I’ve found a few KDE application on my F42 installations so I did

dnf remove kde*

Is that the proper way to uninstall kde related software?

Your shell will expand the glob (assuming you haven’t set noglobbing) before dnf sees the command so you want to quote kde* with single quotes as in sudo dnf remove 'kde*'.

Caveat emptor.

That will uninstall everything preceded by kde. Like @anothermindbomb says, you’ve been warned.

You say you have found a few applications. What are those applications called? You can either uninstall them individually and then remove any orphaned packages left behind, or you can go nuclear and remove pretty much all traces of kde, plasma, qt and kde frameworks.

In Fedora most KDE packages are named with a k*. Calculator becomes kcalc, characters is kcharacters, mahjongg is kmahjongg, et cetera. Know the name of the application before you start removing stuff.

For example;

The command below will remove each individual kde or qt application you’ve identified.

sudo dnf remove kcalc kcharacters kruler kmahjongg krdc mediawriter

The command below will nuke absolutely everything related to kde, plasma, qt and kde frameworks.

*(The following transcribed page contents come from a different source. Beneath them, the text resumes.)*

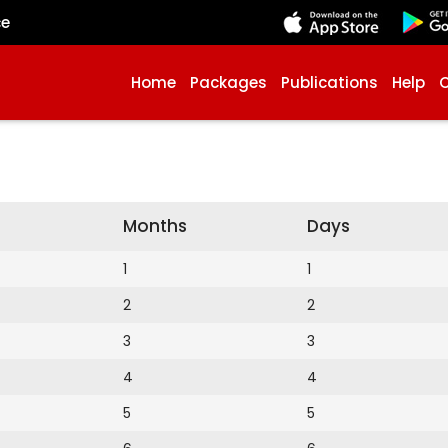
çe
Home
Packages
Publications
Help
Months
Days
1
1
2
2
3
3
4
4
5
5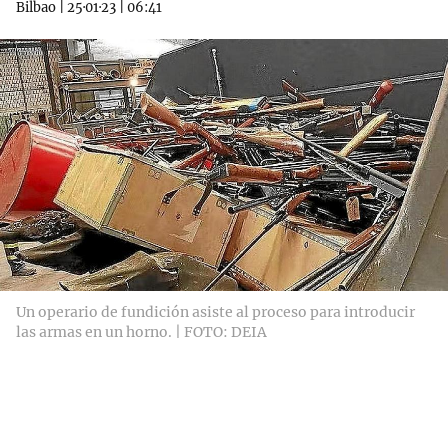
Bilbao
|
25·01·23
|
06:41
Un operario de fundición asiste al proceso para introducir
las armas en un horno. | FOTO: DEIA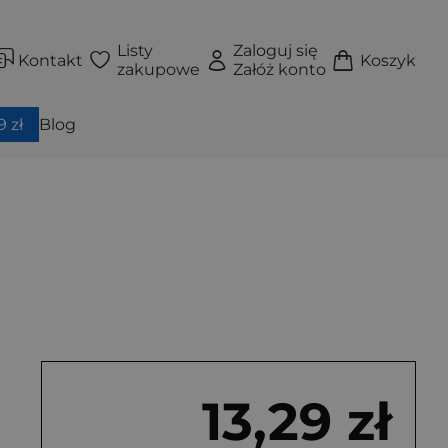
Listy
Zaloguj się
Kontakt
Koszyk
zakupowe
Załóż konto
 zł
Blog
13,29 zł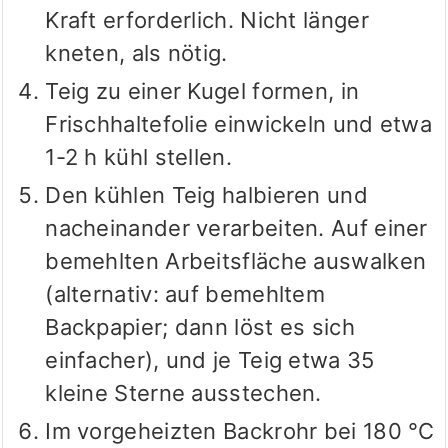
Kraft erforderlich. Nicht länger
kneten, als nötig.
Teig zu einer Kugel formen, in
Frischhaltefolie einwickeln und etwa
1-2 h kühl stellen.
Den kühlen Teig halbieren und
nacheinander verarbeiten. Auf einer
bemehlten Arbeitsfläche auswalken
(alternativ: auf bemehltem
Backpapier; dann löst es sich
einfacher), und je Teig etwa 35
kleine Sterne ausstechen.
Im vorgeheizten Backrohr bei 180 °C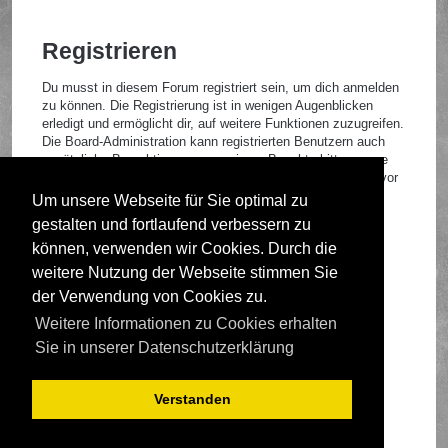
Registrieren
Du musst in diesem Forum registriert sein, um dich anmelden
zu können. Die Registrierung ist in wenigen Augenblicken
erledigt und ermöglicht dir, auf weitere Funktionen zuzugreifen.
Die Board-Administration kann registrierten Benutzern auch
zusätzliche Berechtigungen zuweisen. Beachte bitte unsere
Nutzungsbedingungen und die verwandten Regelungen, bevor
du dich registrierst. Bitte beachte auch die jeweiligen
Um unsere Webseite für Sie optimal zu
Forenregeln, wenn du dich in diesem Board bewegst.
gestalten und fortlaufend verbessern zu
Nutzungsbedingungen
|
Datenschutzrichtlinie
können, verwenden wir Cookies. Durch die
weitere Nutzung der Webseite stimmen Sie
Registrieren
der Verwendung von Cookies zu.
Weitere Informationen zu Cookies erhalten
Foren-Übersicht
Sie in unserer Datenschutzerklärung
Verstanden
Deutsche Übersetzung durch
phpBB.de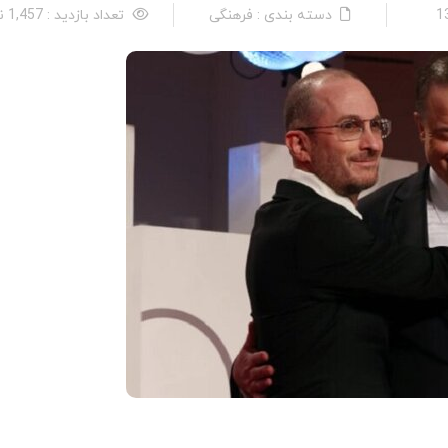
دسته بندی : فرهنگی
تعداد بازدید : 1,457 نفر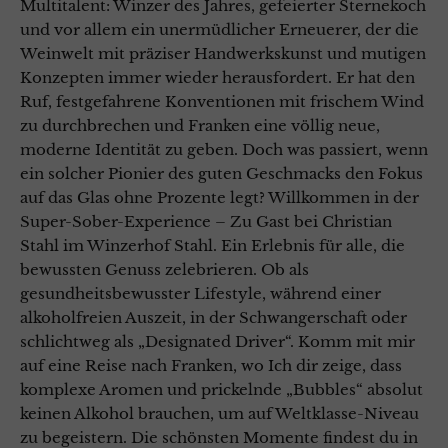
Multitalent: Winzer des Jahres, gefeierter Sternekoch
und vor allem ein unermüdlicher Erneuerer, der die
Weinwelt mit präziser Handwerkskunst und mutigen
Konzepten immer wieder herausfordert. Er hat den
Ruf, festgefahrene Konventionen mit frischem Wind
zu durchbrechen und Franken eine völlig neue,
moderne Identität zu geben. Doch was passiert, wenn
ein solcher Pionier des guten Geschmacks den Fokus
auf das Glas ohne Prozente legt? Willkommen in der
Super-Sober-Experience – Zu Gast bei Christian
Stahl im Winzerhof Stahl. Ein Erlebnis für alle, die
bewussten Genuss zelebrieren. Ob als
gesundheitsbewusster Lifestyle, während einer
alkoholfreien Auszeit, in der Schwangerschaft oder
schlichtweg als „Designated Driver“. Komm mit mir
auf eine Reise nach Franken, wo Ich dir zeige, dass
komplexe Aromen und prickelnde „Bubbles“ absolut
keinen Alkohol brauchen, um auf Weltklasse-Niveau
zu begeistern. Die schönsten Momente findest du in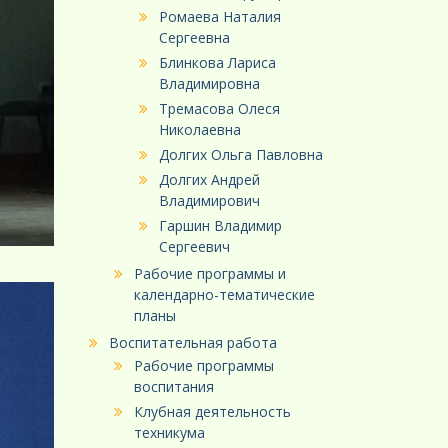
Ромаева Наталия
Сергеевна
Блинкова Лариса
Владимировна
Тремасова Олеся
Николаевна
Долгих Ольга Павловна
Долгих Андрей
Владимирович
Гаршин Владимир
Сергеевич
Рабочие программы и
календарно-тематические
планы
Воспитательная работа
Рабочие программы
воспитания
Клубная деятельность
техникума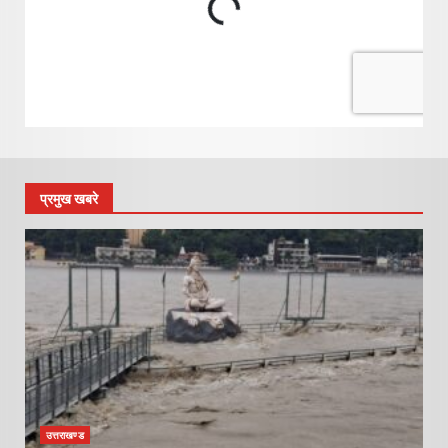
प्रमुख खबरे
उत्तराखण्ड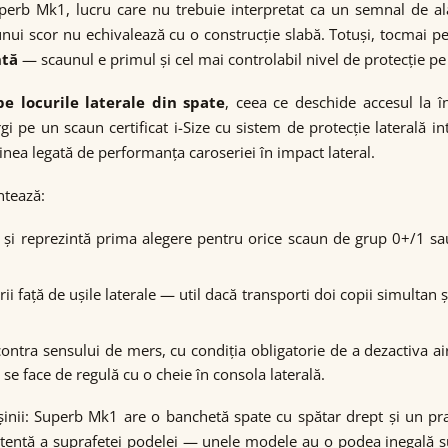
perb Mk1, lucru care nu trebuie interpretat ca un semnal de al
unui scor nu echivalează cu o construcție slabă. Totuși, tocmai p
ntă
— scaunul e primul și cel mai controlabil nivel de protecție pe ca
pe locurile laterale din spate
, ceea ce deschide accesul la 
e un scaun certificat i-Size cu sistem de protecție laterală int
inea legată de performanța caroseriei în impact lateral.
ntează:
 și reprezintă prima alegere pentru orice scaun de grup 0+/1 sa
i față de ușile laterale — util dacă transporti doi copii simultan 
contra sensului de mers, cu condiția obligatorie de a dezactiva 
e face de regulă cu o cheie în consola laterală.
șinii: Superb Mk1 are o banchetă spate cu spătar drept și un pr
 atentă a suprafeței podelei — unele modele au o podea inegală su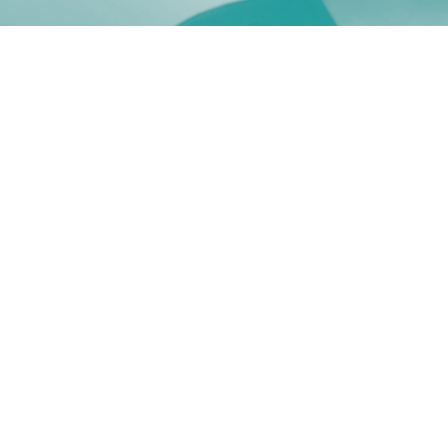
Psychiater Ambulante zorg |
24-32 uur
Nijmegen
€ 6.691 - € 11.292 per maand
Psychiaters
GGZ Momentum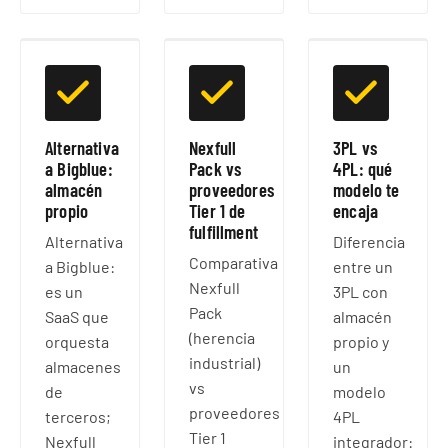
Alternativa
Nexfull
3PL vs
a Bigblue:
Pack vs
4PL: qué
almacén
proveedores
modelo te
propio
Tier 1 de
encaja
fulfillment
Alternativa
Diferencia
Comparativa
a Bigblue:
entre un
Nexfull
es un
3PL con
Pack
SaaS que
almacén
(herencia
orquesta
propio y
industrial)
almacenes
un
vs
de
modelo
proveedores
terceros;
4PL
Tier 1
Nexfull
integrador: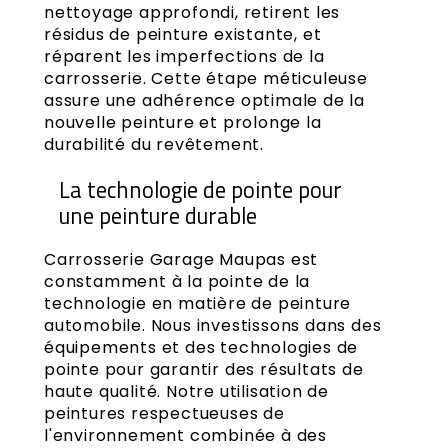
nettoyage approfondi, retirent les
résidus de peinture existante, et
réparent les imperfections de la
carrosserie. Cette étape méticuleuse
assure une adhérence optimale de la
nouvelle peinture et prolonge la
durabilité du revêtement.
La technologie de pointe pour
une peinture durable
Carrosserie Garage Maupas est
constamment à la pointe de la
technologie en matière de peinture
automobile. Nous investissons dans des
équipements et des technologies de
pointe pour garantir des résultats de
haute qualité. Notre utilisation de
peintures respectueuses de
l'environnement combinée à des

The @kde-* glob is for kde software groups, incase you’ve previously installed KDE via the live *.iso. (By default I think @kde-apps @kde-desktop @kde-media and @kde-pim are installed if you use the KDE Spin live *.iso). sddm is of course the login manager for KDE.

sudo dnf remove @kde-* kf5* kf6* plasma* qt5* qt6* sddm*

The command below will remove any orphaned packages left behind from the above, or other previous uninstalling.

sudo dnf autoremove

Be aware that some packages in GNOME / Cosmic / XFCE / Cinnamon / MATE or whatever other thing you’re messing around with might rely on kf5, kf6, plasma, qt5 or qt6 and try and pull even more out of your system. In which case you want to use the first command that specifies individual kde or qt apps.

If you’re experimenting and messing around with different DEs and different toolkits and frameworks and applications, unless you have an actual need to be doing it on bare metal, I would recommend doing it in a VM. Then you can “try before you buy” to bare metal.